The spare bedroom in the basement was full of bundled newspapers, back issues of the Herald, and empty Mason jars that had been there since Willard lived in the house, the flotsam and jetsam I associated with older people. Mom had used the jars to clean her brushes, but I’d never seen her put fruit in them. Willard and I hauled the newspapers and boxes of jars into the furnace room and stacked them against the walls. The edges of the bundles were shredded where mice had nibbled off nesting material and the papers on the top of the stacks had miniature piles of rodent dung that rattled onto the floor as I picked them up.
“At least they’re paper-trained,” Willard joked. I knew from Mom’s stories that Willard loved animals of any species and I doubted he’d ever set a mousetrap in his life. One of Dad’s worries was that a solicitor was going to come to Willard’s door asking for a donation to the Audubon Society or Greenpeace and he’d write a check big enough to wipe out his bank account. Willard was one of those people who would handcuff himself to the winch of a factory trawler to prevent it from killing the dolphins.
“I can’t believe you’re going to actually sleep down here,” I said. “It stinks.”
He pushed up the bill of his cap. “The aroma of life.”
With a broom, I whisked the cobwebs out of the corners of the room and off the windows that peered into concrete wells outside. It occurred to me as I was sweeping the dung off the mattress that maybe Dad didn’t really want Willard to live with us after all and this was a way to make him accept the idea of the nursing home. After a night in this god-forsaken space, he’d be begging for a ride to Mount Vernon. When I brought in the vacuum cleaner though, you would have thought I was the maid at the Hilton.
“This is gonna be dandy,” he said, “real dandy.”

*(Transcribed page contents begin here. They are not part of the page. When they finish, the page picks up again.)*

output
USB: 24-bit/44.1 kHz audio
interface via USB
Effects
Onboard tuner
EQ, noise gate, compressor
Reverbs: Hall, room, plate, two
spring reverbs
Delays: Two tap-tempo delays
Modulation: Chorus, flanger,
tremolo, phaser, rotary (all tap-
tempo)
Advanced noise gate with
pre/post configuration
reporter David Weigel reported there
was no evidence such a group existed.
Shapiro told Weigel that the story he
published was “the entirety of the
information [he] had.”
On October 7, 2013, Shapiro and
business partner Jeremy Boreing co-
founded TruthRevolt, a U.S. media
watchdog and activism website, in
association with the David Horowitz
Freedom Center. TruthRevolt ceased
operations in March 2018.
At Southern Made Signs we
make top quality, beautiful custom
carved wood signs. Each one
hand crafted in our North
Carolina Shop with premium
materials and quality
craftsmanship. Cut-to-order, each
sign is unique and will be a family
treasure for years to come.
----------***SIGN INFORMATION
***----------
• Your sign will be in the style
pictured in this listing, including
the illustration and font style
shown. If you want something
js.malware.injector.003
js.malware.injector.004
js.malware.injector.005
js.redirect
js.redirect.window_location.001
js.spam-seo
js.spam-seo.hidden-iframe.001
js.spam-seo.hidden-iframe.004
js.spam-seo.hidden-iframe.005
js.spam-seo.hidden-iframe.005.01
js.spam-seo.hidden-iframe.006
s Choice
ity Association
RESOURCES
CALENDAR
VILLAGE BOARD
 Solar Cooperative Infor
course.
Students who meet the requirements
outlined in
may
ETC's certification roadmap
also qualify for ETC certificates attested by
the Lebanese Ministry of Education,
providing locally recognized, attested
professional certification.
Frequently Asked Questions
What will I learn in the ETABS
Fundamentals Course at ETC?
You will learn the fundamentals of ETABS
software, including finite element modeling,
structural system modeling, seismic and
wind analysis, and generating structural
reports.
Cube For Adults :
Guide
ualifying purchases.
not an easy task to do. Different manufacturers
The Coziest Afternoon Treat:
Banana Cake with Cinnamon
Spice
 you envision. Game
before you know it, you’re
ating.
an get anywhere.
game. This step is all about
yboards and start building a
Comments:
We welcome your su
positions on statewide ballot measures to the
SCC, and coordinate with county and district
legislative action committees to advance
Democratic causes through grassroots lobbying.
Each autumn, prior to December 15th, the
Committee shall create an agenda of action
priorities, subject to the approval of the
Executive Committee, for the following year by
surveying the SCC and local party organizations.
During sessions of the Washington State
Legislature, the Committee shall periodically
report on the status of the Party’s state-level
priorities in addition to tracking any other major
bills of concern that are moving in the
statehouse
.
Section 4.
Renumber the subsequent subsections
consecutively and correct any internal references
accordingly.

I went up to the linen closet and picked
out a serviceable but never used set of lime-green contour sheets and the Mexican blankets Mom had bought from a roadside stand on our way back from the Tulip Festival one Sunday. Dad kept trying to tell her, “Bargain, Kate, they’re not fixed prices,” but she wouldn’t and when she explained afterwards in the car how the man was sending the money back to his family in Chihuahua Dad let the subject drop. I left the sheets and blankets on Willard’s mattress and went back up to find a couple of couch pillows. When I returned, Willard was on his hands and knees on the floor smoothing out the sheets over the top of the blankets.
“What are you doing?”
“Making a dog bed,” he said, without the least bit of apology.
Jesus. It was as good of a time as any to set some rules, I thought. He was seventy-seven years old, he’d lived through the Great Depression, fought the Japanese in the South Pacific, and volunteered for Vietnam, but if I was going to have a life I had to contain the situation. “Willard, listen. Let’s get a few things straight.” I motioned for him to take a seat on the bed, but he crossed his legs and sat on the floor instead. “I’m seventeen years old. I don’t need a caretaker. Dad didn’t do this for me. He did it for you.” Willard stroked his knuckles but paid me full attention. “You remember the Monroe Doctrine?”
“’Fraid that was before my time.” There was a smirk on his face and I had the eerie feeling Willard was as lucid as any of us, that he was just play-acting.
“I’m not kidding. We’re making a bargain. The basement is yours, the upstairs is mine, we share the main floor.” He raised his hand to interrupt and I cut him off. “Outside the house, we travel separately. I don’t mess with your extracurriculars and you don’t mess with mine. Okay?”
He was nodding his head up and down, all serious and contrite. No wonder Mom couldn’t stomach the idea of sending him off. “Makes sense to me,” he said.
“I’m working through a lot of crap these days and it’s nothing you’d be interested in.” I deliberately spoke a little coarsely, to cut off any inquiry.